Premiers secours – au-delà des trousses et des secouristes
Par Julian Samson
23 novembre 2021
Retraité, Pierre travaille à la quincaillerie de son village. Alors qu’il manipule des planches, une pile se renverse et le fait chuter. Pierre subit une entaille à la tête en heurtant le sol. Le seul secouriste de l’établissement ne travaille pas ce jour-là. À l’aide d’une trousse de premiers secours en vente dans le commerce, la gérante parvient à arrêter le saignement de Pierre. Elle lui offre également d’appeler sa conjointe pour qu’elle le ramène chez lui. En route, Pierre perd connaissance. Sa conjointe le conduit alors à l’hôpital. Pendant sa convalescence, Pierre se demande si son accident n’aurait pas dû être mieux pris en charge par son employeur…
Un règlement…
Le Règlement sur les normes minimales de premiers secours et de premiers soins permet de répondre, en partie, aux interrogations de Pierre :
- Secouriste : L’article 3 du Règlement prévoit que, dans un établissement, l’employeur doit assurer la présence, en tout temps durant les heures de travail, d’au moins un secouriste par quart de travail où sont affectés 50 travailleurs ou moins. L’employeur se doit donc de faire former suffisamment de secouristes et de prévoir les horaires pour y arriver.
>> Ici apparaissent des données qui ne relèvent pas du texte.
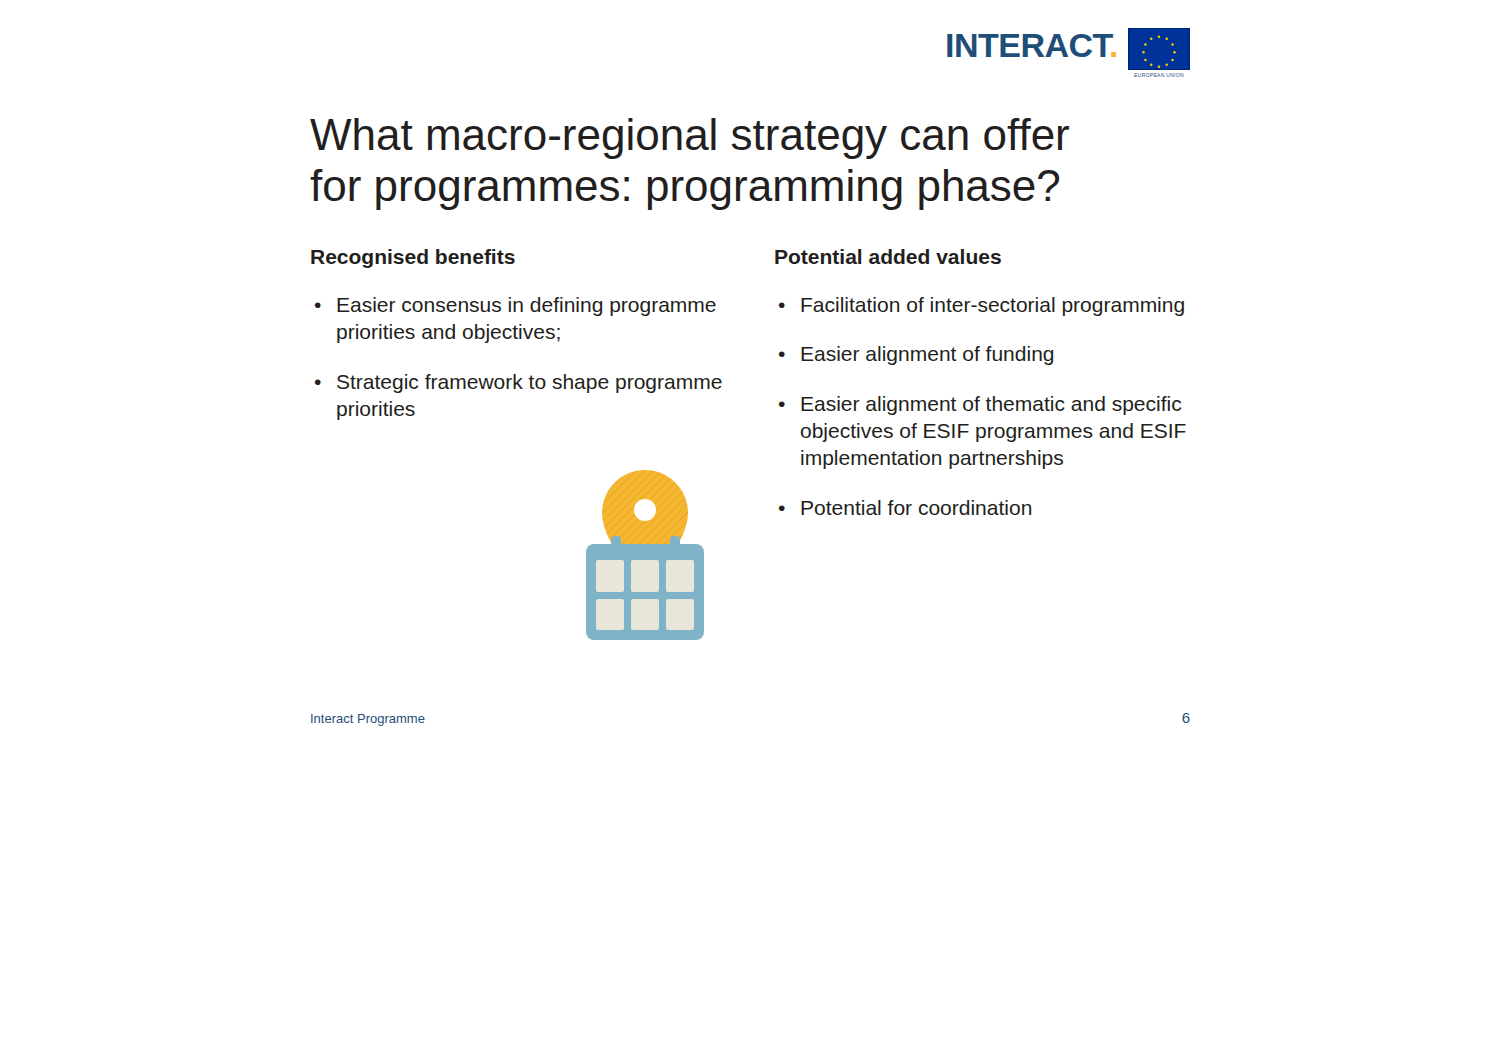INTERACT.
European Union
What macro-regional strategy can offer for programmes: programming phase?
Recognised benefits
Easier consensus in defining programme priorities and objectives;
Strategic framework to shape programme priorities
Potential added values
Facilitation of inter-sectorial programming
Easier alignment of funding
Easier alignment of thematic and specific objectives of ESIF programmes and ESIF implementation partnerships
Potential for coordination
Interact Programme
6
- Trousse de premiers secours : L’article 4 du Règlement prévoit aussi que l’employeur doit munir son établissement d’un nombre adéquat de trousses qui sont faciles d’accès, près des lieux de travail et disponibles en tout temps. Le contenu de ces trousses doit également être conforme à la norme « Trousse de secourisme en milieu de travail » (CAN/CSA Z1220-17).
- Autres mesures : Le Règlement exige notamment un affichage indiquant l’emplacement des trousses (article 13) et les noms des secouristes (article 14).
…Et une loi habilitante
Le Règlement est en vigueur conformément à la Loi sur les accidents du travail et les maladies professionnelles (LATMP). C’est cette loi qui traite de « la réparation des lésions professionnelles et [de leurs] conséquences ». Voici ce qu’elle prévoit en matière de premiers secours :
- Premiers secours et transport : L’article 190 de la LATMP prévoit que l’employeur doit non seulement donner les premiers secours à un travailleur victime d’une lésion professionnelle dans son établissement, mais également, s’il y a lieu, le faire transporter dans un établissement de santé, chez un professionnel de la santé ou à sa résidence, selon ce que requiert son état. L’article précise que les frais de transport de ce travailleur sont assumés par son employeur, qui doit les rembourser à la personne qui les a payés.
- Sanction pénale : Les articles 458 et 459 de la LATMP prévoient les amendes qui peuvent être imposées à l’employeur ou au maître d’œuvre qui ne respecte pas les obligations des articles 190 et 191 de la LATMP1.
- Recours administratif : Le refus par l’employeur de rembourser les frais de transport peut donner lieu à un recours en vertu de l’article 32 de la LATMP. Des employeurs se sont ainsi vu ordonner le remboursement de frais ambulanciers ou du coût de l’essence pour se rendre à un centre hospitalier2. Cela ne s’applique pas à un transport subséquent, alors couvert par d’autres dispositions3, ni à un transport qui n’était pas consécutif à une lésion professionnelle4.
Une réparation qui doit débuter rapidement
Le processus de « réparation » doit débuter dès la survenance d’une lésion professionnelle. Cela comprend donc les premiers secours et les premiers soins et, lorsque nécessaire, le transport du travailleur accidenté. Dans notre mise en situation, l’employeur de Pierre devra donc lui rembourser la somme déboursée pour son transport vers le centre hospitalier et voir à réviser ses pratiques en matière de premiers secours.
- Commission de la santé et de la sécurité du travail c. Adrien Côté (1985) inc., 2010 QCCQ 4821.
- Fournier et 9363-9482 Québec inc. (Contruction Pro-Tech), 2018 QCCNESST 610.
- Petitclerc et Société Makivik, 2020 QCCNESST 126, QUE19-206, 21 avril 2020.
- Fajertag et Aliments Caravan inc., 2018 QCCNESST 381, MTL18-130, 19 juin 2018, par. 31.